» Reading text:
__________________________________________________
I don’t miss much on the keto diet, but every now and then I get a craving for Chinese takeout! Not gonna lie, I love the sweet and savory coating on Sesame Chicken.

If you do too, then you’ve got to try this low carb sesame chicken recipe! It’s super close to the original, but totally guilt free! We’ve as closely re-created that crispy coating and sweet glaze as you possibly can…while getting rid of the carbs! In fact, this dish has about 4g net carbs per serving!

Surprisingly, you don’t need to spend a lot of time in the kitchen to get dinner on the table with this one! It only takes 20-25 minutes to prepare, so it’s even faster than waiting for delivery! Win-win!

Perfect Pairing: Make it a meal! Try our Keto Sesame Chicken served over our easy cauliflower rice or keto fried rice!

top-down view of a plate of keto sesame chicken, inspired by Chinese takeout

Why I Love This Recipe:

  • High protein
  • Satisfies takeout cravings
  • Ready in about 20 minutes!

serving bowl of a keto-friendly version of sesame chicken


For your convenience in re-creating this recipe at home, we’ve included shop-able ad links to some of the products and supplies used. Read our disclosure policy here.

  • Boneless skinless chicken breast
  • Salt and pepper
  • Xanthan gum
  • Olive oil & Sesame oil — for cooking
  • Broccoli (optional)
__________________________________________________
» Task to carry out:
Can you pick up the keto sesame chicken recipe post right after its last line and keep it going?
__________________________________________________
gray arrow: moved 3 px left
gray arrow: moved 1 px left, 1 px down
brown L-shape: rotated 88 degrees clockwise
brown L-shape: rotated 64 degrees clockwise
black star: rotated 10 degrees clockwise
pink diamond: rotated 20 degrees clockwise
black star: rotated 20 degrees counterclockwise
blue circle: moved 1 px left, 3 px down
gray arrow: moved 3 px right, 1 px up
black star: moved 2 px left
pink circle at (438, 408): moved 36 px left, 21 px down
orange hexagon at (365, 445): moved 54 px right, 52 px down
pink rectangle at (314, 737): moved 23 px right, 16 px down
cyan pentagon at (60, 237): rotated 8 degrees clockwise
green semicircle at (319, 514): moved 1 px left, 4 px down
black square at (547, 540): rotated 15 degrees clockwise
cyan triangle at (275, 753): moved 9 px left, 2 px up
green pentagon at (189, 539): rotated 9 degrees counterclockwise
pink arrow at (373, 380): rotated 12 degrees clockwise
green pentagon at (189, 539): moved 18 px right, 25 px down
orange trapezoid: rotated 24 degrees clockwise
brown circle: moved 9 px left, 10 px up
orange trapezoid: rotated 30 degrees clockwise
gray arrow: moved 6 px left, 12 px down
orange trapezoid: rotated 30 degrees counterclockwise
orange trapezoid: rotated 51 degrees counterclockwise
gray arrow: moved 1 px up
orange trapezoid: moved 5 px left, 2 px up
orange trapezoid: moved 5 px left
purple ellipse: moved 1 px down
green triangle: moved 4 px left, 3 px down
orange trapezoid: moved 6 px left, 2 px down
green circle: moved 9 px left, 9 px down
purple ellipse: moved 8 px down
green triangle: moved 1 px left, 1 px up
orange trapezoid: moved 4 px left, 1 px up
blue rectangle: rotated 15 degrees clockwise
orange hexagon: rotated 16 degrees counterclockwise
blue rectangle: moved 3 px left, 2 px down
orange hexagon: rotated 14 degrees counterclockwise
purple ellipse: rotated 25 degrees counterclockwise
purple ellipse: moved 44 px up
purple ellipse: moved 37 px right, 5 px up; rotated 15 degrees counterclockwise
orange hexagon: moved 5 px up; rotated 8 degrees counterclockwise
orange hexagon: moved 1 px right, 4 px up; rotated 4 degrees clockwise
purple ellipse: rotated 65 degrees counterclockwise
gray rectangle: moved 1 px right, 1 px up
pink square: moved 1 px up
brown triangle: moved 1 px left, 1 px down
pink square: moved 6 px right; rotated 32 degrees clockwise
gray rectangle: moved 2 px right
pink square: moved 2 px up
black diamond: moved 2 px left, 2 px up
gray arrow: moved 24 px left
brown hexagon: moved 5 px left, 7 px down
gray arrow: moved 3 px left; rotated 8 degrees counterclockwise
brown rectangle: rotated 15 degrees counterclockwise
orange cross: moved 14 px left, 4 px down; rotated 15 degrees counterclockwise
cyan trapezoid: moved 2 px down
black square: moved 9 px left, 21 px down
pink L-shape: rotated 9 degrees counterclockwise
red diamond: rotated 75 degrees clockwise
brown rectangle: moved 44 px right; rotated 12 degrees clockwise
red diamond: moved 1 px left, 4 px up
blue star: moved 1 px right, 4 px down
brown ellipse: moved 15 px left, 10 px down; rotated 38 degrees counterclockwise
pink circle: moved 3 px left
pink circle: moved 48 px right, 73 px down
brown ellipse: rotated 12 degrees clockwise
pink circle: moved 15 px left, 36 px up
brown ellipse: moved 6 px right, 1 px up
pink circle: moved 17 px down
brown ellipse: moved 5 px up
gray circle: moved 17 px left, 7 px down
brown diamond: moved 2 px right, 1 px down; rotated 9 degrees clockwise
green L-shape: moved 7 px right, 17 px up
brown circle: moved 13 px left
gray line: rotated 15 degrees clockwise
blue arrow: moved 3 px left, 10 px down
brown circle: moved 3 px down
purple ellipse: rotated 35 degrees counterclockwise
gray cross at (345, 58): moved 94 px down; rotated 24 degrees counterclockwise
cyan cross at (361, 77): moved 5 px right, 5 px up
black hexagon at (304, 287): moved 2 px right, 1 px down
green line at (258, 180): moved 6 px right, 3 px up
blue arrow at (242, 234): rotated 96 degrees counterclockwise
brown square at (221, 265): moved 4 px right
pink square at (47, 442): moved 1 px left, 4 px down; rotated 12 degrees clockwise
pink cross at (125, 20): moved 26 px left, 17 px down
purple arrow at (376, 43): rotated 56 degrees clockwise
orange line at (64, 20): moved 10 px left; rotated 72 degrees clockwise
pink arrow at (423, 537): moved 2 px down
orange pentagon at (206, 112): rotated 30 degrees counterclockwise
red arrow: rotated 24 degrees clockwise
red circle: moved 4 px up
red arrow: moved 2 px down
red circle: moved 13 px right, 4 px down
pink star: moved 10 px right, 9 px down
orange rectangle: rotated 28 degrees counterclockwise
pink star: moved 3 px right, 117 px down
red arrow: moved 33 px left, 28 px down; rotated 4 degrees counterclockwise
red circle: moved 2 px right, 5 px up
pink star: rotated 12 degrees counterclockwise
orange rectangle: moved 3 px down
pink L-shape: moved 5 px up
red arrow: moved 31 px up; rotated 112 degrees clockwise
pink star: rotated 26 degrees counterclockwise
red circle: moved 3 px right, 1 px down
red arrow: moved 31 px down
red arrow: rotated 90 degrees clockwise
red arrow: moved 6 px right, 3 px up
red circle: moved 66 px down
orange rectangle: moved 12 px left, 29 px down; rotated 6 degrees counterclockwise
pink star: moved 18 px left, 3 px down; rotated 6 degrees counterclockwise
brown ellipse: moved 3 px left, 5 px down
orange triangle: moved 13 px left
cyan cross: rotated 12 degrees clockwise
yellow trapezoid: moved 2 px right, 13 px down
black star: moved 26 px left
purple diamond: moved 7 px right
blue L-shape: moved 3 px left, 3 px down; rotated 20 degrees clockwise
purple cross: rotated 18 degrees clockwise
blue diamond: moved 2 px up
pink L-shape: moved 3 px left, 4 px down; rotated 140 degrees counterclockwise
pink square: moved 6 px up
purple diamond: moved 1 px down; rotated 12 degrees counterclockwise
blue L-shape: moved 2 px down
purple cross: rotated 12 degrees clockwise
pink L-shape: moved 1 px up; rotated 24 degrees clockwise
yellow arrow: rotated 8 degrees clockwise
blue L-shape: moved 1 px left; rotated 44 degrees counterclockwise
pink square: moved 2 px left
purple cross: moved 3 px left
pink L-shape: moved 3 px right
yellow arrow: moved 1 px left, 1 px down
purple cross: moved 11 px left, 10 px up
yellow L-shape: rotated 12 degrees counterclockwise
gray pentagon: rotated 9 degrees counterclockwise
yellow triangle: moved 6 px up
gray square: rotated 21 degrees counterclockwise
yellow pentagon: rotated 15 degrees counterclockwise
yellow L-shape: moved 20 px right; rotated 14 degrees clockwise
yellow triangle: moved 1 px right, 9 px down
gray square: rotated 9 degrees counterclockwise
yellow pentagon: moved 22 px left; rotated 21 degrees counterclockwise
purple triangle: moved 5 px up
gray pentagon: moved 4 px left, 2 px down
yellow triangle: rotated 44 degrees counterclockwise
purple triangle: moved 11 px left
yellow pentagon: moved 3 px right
__________________________________________________
» Result of the task:
  • Sesame seeds (optional garnish)
  • Green Onion (optional garnish)

Sauce Ingredients

  • Minced garlic
  • Coconut aminos*
  • Keto-friendly brown sugar substitute — We love Lakanto brand monk fruit sweeteners for their clean taste — if you shop through my link and use code “SOCCERMOM” you can save 15% every time you purchase!
  • Mirin
  • Ginger paste
  • Sesame oil

*Coconut aminos are a magical thing – similar in taste to soy sauce, but with no sugar, about 70% less sodium, and it’s gluten free!

The above is a quick glance at the ingredients and tools needed to make Low Carb Sesame Chicken and Broccoli. Full ingredient amounts are available in the printable recipe at the bottom of the post.

Kitchen Tools Used

bowl of low carb sesame chicken with broccoli

KETO FAQ – Learn More


Cut the chicken into bite sized pieces and season with salt and pepper, to taste. Place these chicken pieces in a large zip-top plastic bag with 1/2 teaspoon xanthan gum. Close the bag and shake to coat the chicken.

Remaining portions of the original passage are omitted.